Frank Schaeffer is the son of Evangelical power couple Francis and Edith Schaeffer. He is an author of a number of fiction books and several interesting non-fiction books (like his series on the military).
But he is probably most well known either for his late 80s books (A Modest Proposal, Bad News for Modern Man, and A Time for Anger) or is more recent memoirs where he has renounced his earlier books and work.
This is the second of two memoirs of his that I have read. The first, Crazy for God (Bookwi.se Review), is primarily about Frank’s relationship with his father. The second, Sex, Mom and God is primarily about his mother.
In both cases, the books are really mostly about Frank. But they are about how Frank learns from his parents. Clearly Frank loves his parents. And just as clearly, Frank wants to disassociate himself from parts of his parent’s legacy.
Frank converted to Orthodoxy in the 1990s, making a clean break from the work in the Evangelical world that made his parents so well known. And Frank was a big part of making that fame. He produced a series of documentaries featuring Francis Schaeffer and helped to politicize the Evangelical community around abortion. He was a writer and an agent for his parents, and many other influential Christian writers. And he helped start a number of Christian organizations like the Rutherford Institute.
This book spends a lot of time talking about three areas around Evangelical’s relationship to women, abortion, gender roles and the bible. I think this is a useful book to read, especially if you have grown up in the Evangelical world. Because Frank Schaeffer is trying to expose some of the problems that Evangelicals have. But many of that intended audience will be turned off by the first portion of the book here he rejects most traditional biblical interpretation methods.

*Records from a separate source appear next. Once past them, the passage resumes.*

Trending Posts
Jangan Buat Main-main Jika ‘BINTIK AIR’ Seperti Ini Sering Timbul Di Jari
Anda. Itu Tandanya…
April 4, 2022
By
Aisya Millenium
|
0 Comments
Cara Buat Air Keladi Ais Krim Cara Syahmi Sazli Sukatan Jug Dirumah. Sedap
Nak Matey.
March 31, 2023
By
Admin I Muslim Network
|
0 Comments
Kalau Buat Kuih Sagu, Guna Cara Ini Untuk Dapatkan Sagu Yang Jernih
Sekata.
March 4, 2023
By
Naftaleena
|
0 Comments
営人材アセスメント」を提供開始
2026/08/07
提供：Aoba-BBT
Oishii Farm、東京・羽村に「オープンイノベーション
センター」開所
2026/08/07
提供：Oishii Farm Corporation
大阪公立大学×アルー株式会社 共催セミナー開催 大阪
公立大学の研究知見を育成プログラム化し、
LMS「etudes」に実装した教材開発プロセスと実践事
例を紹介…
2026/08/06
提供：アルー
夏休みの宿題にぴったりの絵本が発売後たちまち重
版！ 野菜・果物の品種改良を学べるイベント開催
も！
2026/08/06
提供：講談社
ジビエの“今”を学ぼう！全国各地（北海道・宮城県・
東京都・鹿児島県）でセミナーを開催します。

Frank spends a lot of time talking about ‘the God of the Old Testament’. And the way that he talks about it, many Evangelicals will assume he has rejected Christianity. It is clear to me from the rest of the book that he has not rejected Christianity. But he has made some decisions that lower the strength of the Bible, and change the perspective of God and culture in ways that will make many Evangelicals very uncomfortable.
Schaeffer is for gay marriage, against abortion, but also against making abortion illegal. He is for monogamy in marriage, but is not sure pre-marital sex is all bad. He is uncomfortable with most forms of overt evangelism, but also holds to the power of Christ to transform people’s lives.

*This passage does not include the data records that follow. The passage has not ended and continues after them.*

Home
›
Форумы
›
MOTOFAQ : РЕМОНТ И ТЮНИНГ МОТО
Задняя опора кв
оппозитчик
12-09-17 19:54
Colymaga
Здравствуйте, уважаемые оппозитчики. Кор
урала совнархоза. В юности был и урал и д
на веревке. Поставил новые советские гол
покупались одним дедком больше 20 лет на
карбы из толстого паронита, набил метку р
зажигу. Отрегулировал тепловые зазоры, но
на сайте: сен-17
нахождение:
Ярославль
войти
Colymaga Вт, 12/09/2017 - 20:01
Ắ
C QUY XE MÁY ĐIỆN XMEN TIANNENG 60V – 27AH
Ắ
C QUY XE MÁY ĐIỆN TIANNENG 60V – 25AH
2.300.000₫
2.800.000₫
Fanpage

All in all, Frank Schaeffer will confuse most readers about what he really believes. And I, for one, am glad that he is raising the questions even if I am not comfortable with all of the answers.

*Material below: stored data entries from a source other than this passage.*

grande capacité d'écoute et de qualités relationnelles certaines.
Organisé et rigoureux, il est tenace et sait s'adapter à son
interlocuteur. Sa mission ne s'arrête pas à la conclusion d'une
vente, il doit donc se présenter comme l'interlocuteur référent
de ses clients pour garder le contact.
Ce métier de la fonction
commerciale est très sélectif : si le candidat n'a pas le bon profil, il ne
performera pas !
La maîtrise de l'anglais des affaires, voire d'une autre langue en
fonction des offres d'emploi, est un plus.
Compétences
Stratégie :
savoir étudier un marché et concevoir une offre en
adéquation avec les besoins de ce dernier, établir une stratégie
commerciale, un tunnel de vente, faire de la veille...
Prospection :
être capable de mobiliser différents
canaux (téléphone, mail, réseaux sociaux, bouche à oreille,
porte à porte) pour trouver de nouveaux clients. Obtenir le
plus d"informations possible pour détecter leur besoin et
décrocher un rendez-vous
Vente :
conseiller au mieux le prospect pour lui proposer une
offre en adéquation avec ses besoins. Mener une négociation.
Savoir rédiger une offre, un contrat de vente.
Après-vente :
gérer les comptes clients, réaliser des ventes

The parts that I think are most important are the background stories on the Christian Restorationists (people that believe that the US should become a theocracy) and the rise of Quiverfull movement, two movements that Schaeffer both had a hand in. In combination with his discussion of the problems of the Pro-life movement, Schaeffer make a clear call to step back from the power focused political action of the Religious Right. He also raises concerns about the rise of a Religious Left, but these are not nearly as strong. Many of the complaints that I read about this book are because of the strong emphasis on politics. But the story could not be told in the same way without discussing politics.
On there whole, there are several strong themes about leadership that run throughout the book. One, Schaeffer is concerned about hereditary Evangelical Leadership (his own, Franklin Graham, DeMosses, etc.) Two, he is concerned about leadership that is more about power than about ideology (and he suggests that the political action of the Religious Right is doing this right now. Third, he is concerned about the ‘Do as I say, not as I do’ of many Christian leaders. Here he mentioned the complementarian women leaders like Mary Pride or even Edith Schaeffer that preached submission to husbands, homeschooling and being a stay at home wife, but then leading business and ministry empires. Or institutional problems like sex abuse in the Catholic (and Evangelical) church. Or the work of The Fellowship that has both protected evangelical politicians that have been involved in adultery while actively sponsoring anti gay marriage initiatives.
I believe that the underlying theme of power in leadership is one that is not paid enough attention in the Evangelical world. But again, I am not sure that this is a book that will get to those that need to hear the message.
On the whole, Schaeffer is a good writer. I want to read his fiction books. But I am not sure the book will be read by many that are not already leaning to the political or theological left already.